Марко вызвал манекенщицу, на которой он примерял свои модели, великую Жанин, нанятую с огромным трудом Некером, и велел ей примерить все, что пощадил его гнев. Жанин, тридцатипятилетняя профессионалка с безупречной фигурой, с потрясающим спокойствием стояла на помосте, а он сдирал с платьев рукава, отпарывал воротники, перекалывал юбки. Жанин мысленно обдумывала рецепт нового блюда, это был ее излюбленный способ развлекать себя во время утомительных примерок, и вдруг заметила, что Ломбарди остановился перед ней.
– Мне было бы значительно проще, если бы вы хоть чуточку интересовались происходящим, Жанин, если бы не выглядели так скучно, если бы вы не были в глубине души глупой и бездарной клушей и могли заинтересоваться творческим процессом.
Жанин посмотрела на него с тем же выражением лица, может, только чуть презрительно приподняв брови, расстегнула обтягивающее жемчужно-серое платье, сняла его и, аккуратно свернув, отдала Марко. Все в примерочной замерли.
– Прощайте, мсье, – сказала Жанин твердо и сбросила туфли. И, даже не воспользовавшись приготовленным для нее халатиком, покинула помещение.
Спускаясь по лестнице в раздевалку, где лежала ее одежда, Жанин думала о том, что без труда может найти работу, на которой будет выслушивать только комплименты. Ни один модельер, в какую бы депрессию ни впадал он перед показом, никогда не высказывал претензий ей, Жанин. Этот молоденький итальянец не добьется успеха, и даже его хорошенькое личико не может извинить его грубости. Много лет еще будут вспоминать о том, как отвратительно он себя ведет. Жанин мечтала только об одном – поведать о случившемся своей ближайшей подруге, которая примеряет модели у Шанель.
В примерочной никто не решался заговорить. Марко швырнул платье одной из женщин.
– Ну что вы уставились? Делать больше нечего? – завопил он. – Унесите платье и продолжайте работать. А вы, мадам Эльза, найдите другую манекенщицу для примерок, только манекенщицу, а не старую корову.
Прошло уже несколько часов, но мадам Эльза все еще не могла никого найти – все были заняты подготовкой к весеннему шоу. Марко был настолько разъярен, что не мог ничего делать, кроме того, ему было противно, что он так унизил себя в присутствии своих же сотрудников, поэтому ему пришлось просто дожидаться прихода Тинкер Осборн.

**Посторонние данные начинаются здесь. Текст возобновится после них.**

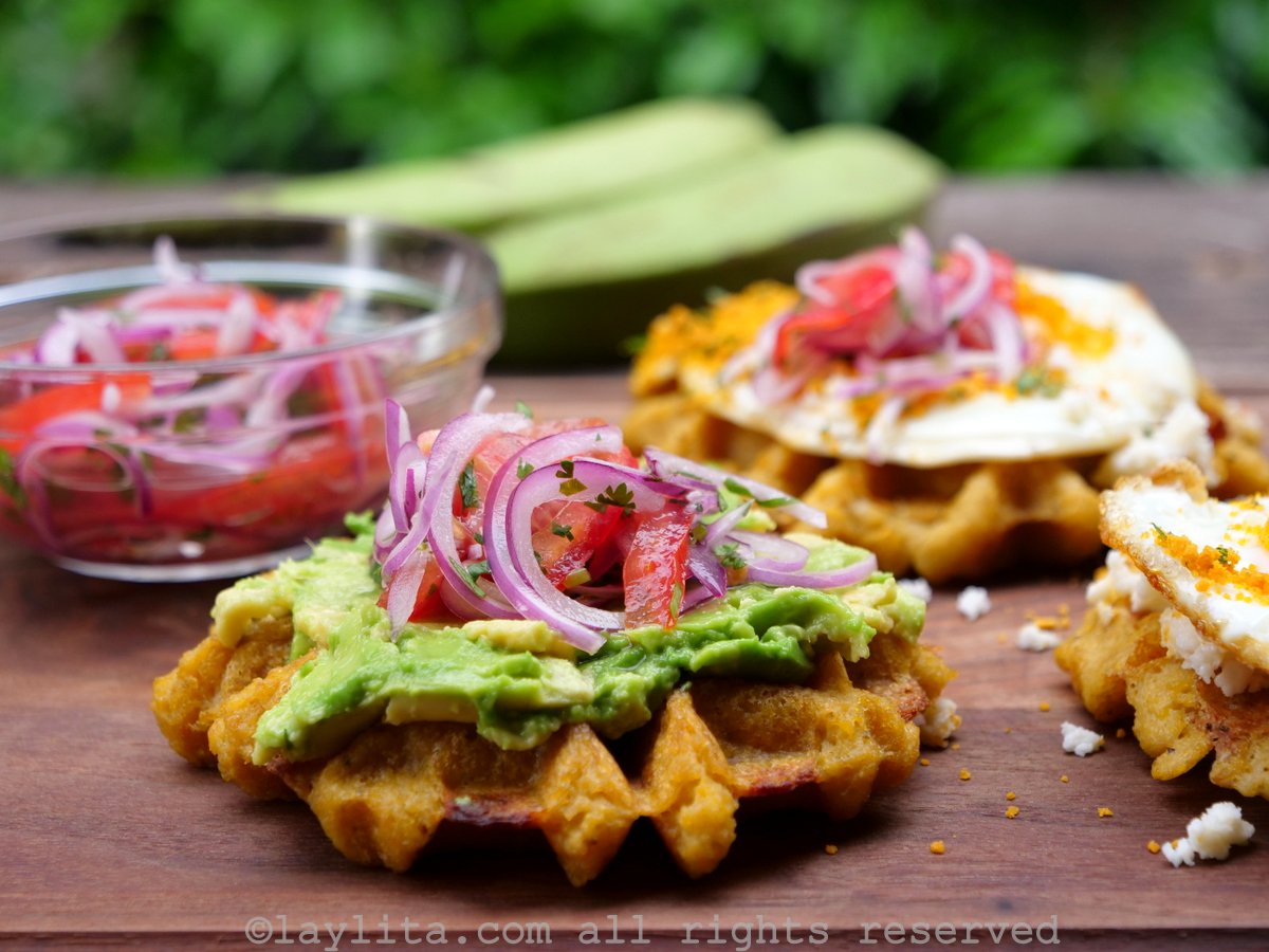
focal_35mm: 76
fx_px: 2786
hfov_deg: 25.7
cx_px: 634
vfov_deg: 19.4
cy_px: 476
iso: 500
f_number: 3.9
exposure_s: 1/100
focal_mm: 38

Девчонка задерживается уже на три минуты! В припадке минутной слабости он пообещал научить ее двигаться, а она даже не соизволила явиться вовремя. Ярость его перешла все границы, когда он выглянул из окна и увидел рыжее облако ее волос. Тинкер стояла на тротуаре прямо у входа и обнималась с каким-то молодым человеком.

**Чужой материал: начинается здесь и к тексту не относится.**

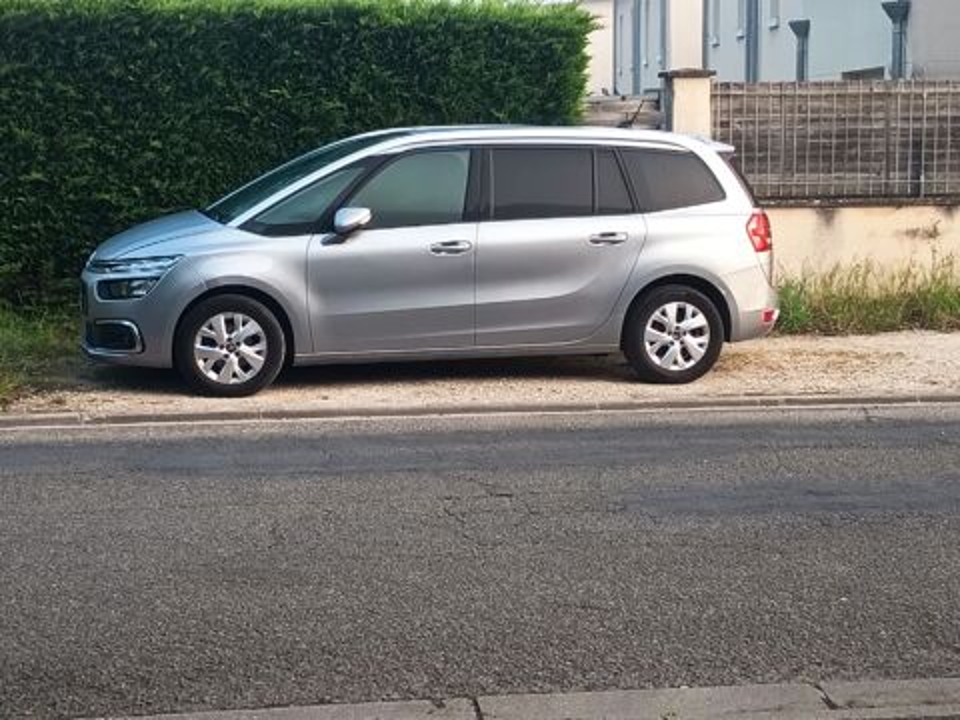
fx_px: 1914
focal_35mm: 69
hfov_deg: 28.2
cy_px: 360
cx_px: 480
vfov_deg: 21.3
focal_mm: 5.27
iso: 139
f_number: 1.7
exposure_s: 1/100
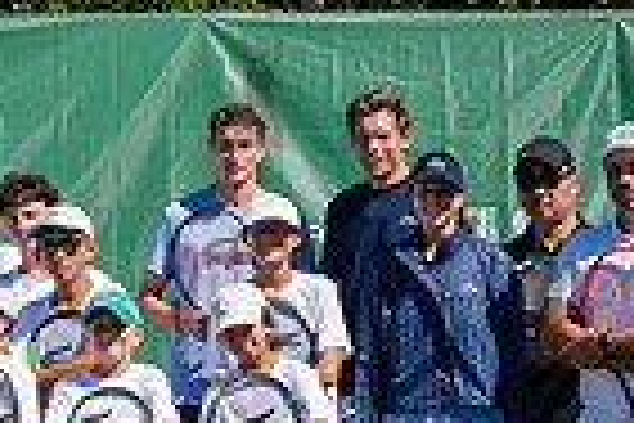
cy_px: 242
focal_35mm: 210
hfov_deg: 9.5
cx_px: -329
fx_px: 3698
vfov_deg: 6.5
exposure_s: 1/400
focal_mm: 44
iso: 200
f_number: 8
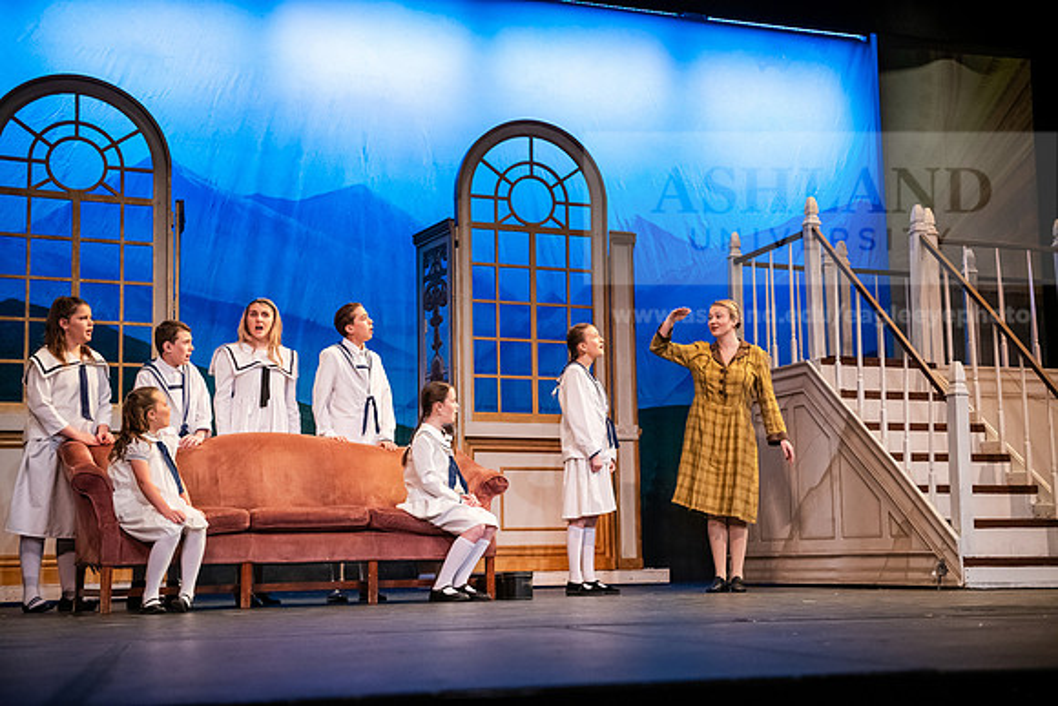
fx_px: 1529
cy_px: 353
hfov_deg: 38.2
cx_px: 529
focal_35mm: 52
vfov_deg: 26.0
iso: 3200
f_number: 3.2
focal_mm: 52
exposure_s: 1/200
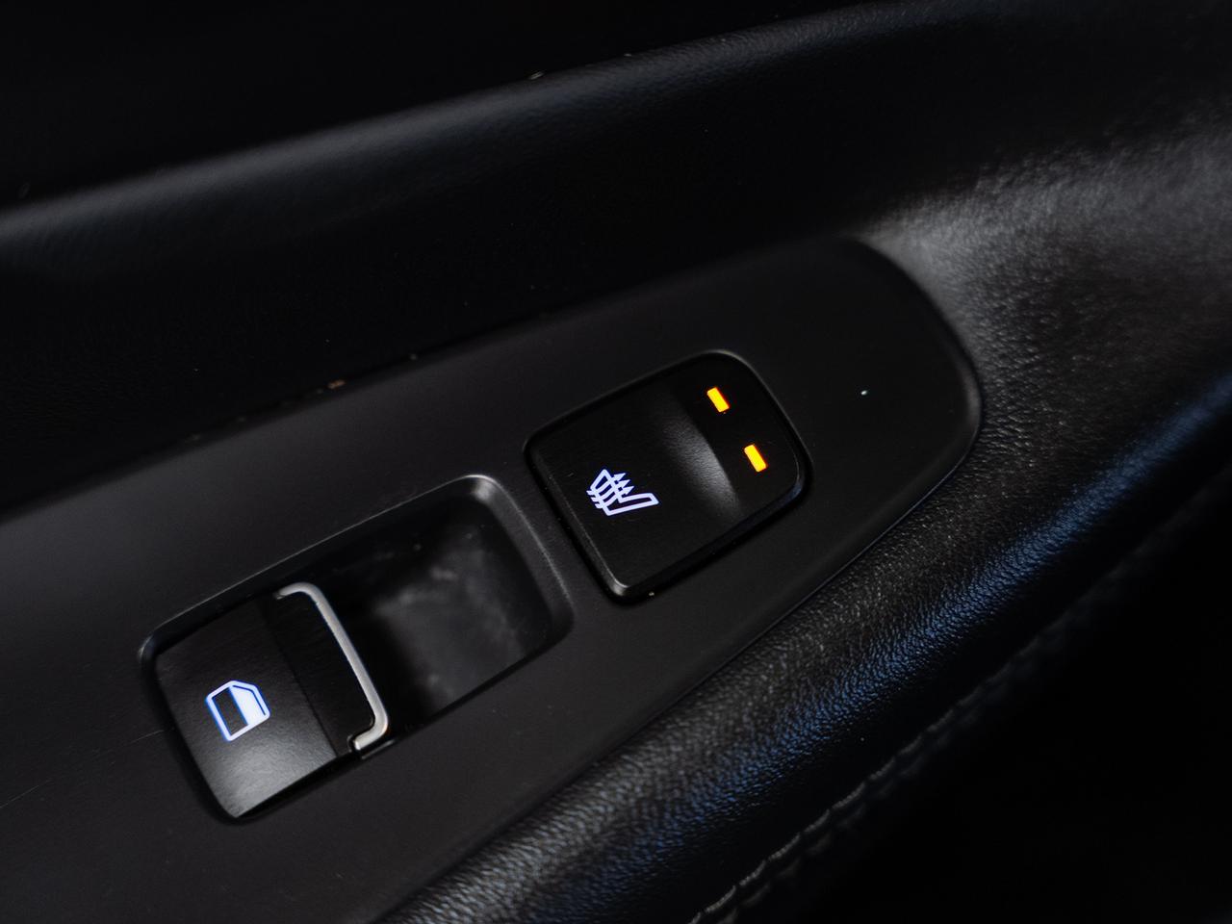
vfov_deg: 21.9
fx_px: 2383
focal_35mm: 67
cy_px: 462
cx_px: 616
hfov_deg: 29.0
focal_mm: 61.9
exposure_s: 1/40
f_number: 3.2
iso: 1250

Тинкер наконец высвободилась из объятий Тома и, дрожа от страха, стала подниматься по лестнице в ту комнату, где, как ей сказали, находился Марко Ломбарди. Это оказалась та самая комната, где она с таким треском провалилась. Постучавшись, она вошла.
– Ты опоздала, – сказал он, не поднимая головы от стола, на котором были разложены образчики тканей.

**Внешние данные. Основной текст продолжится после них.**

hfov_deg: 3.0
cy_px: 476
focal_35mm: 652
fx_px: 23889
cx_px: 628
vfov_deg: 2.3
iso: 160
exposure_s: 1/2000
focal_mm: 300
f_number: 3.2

– Ради бога, извините! Я спешила, но мы… я не могла поймать такси.
– Вы живете в «Плазе» именно потому, что она прямо за углом, – сказал он ледяным тоном. – И здесь ты должна быть в полном моем распоряжении, или ты об этом уже забыла?
– Нет, я не забыла… Мы сидели за ленчем с приятельницей и… официант долго не приносил счет…
– Я видел твою приятельницу из окна. Не морочь мне голову! Такие девчонки, как ты, – притча во языцех всех показов. Не успеваете сойти с самолета и глотнуть парижского воздуха – и словно с цепи срываетесь, готовы лечь под первого встречного. Надеюсь, перед приходом сюда ты как следует вымылась.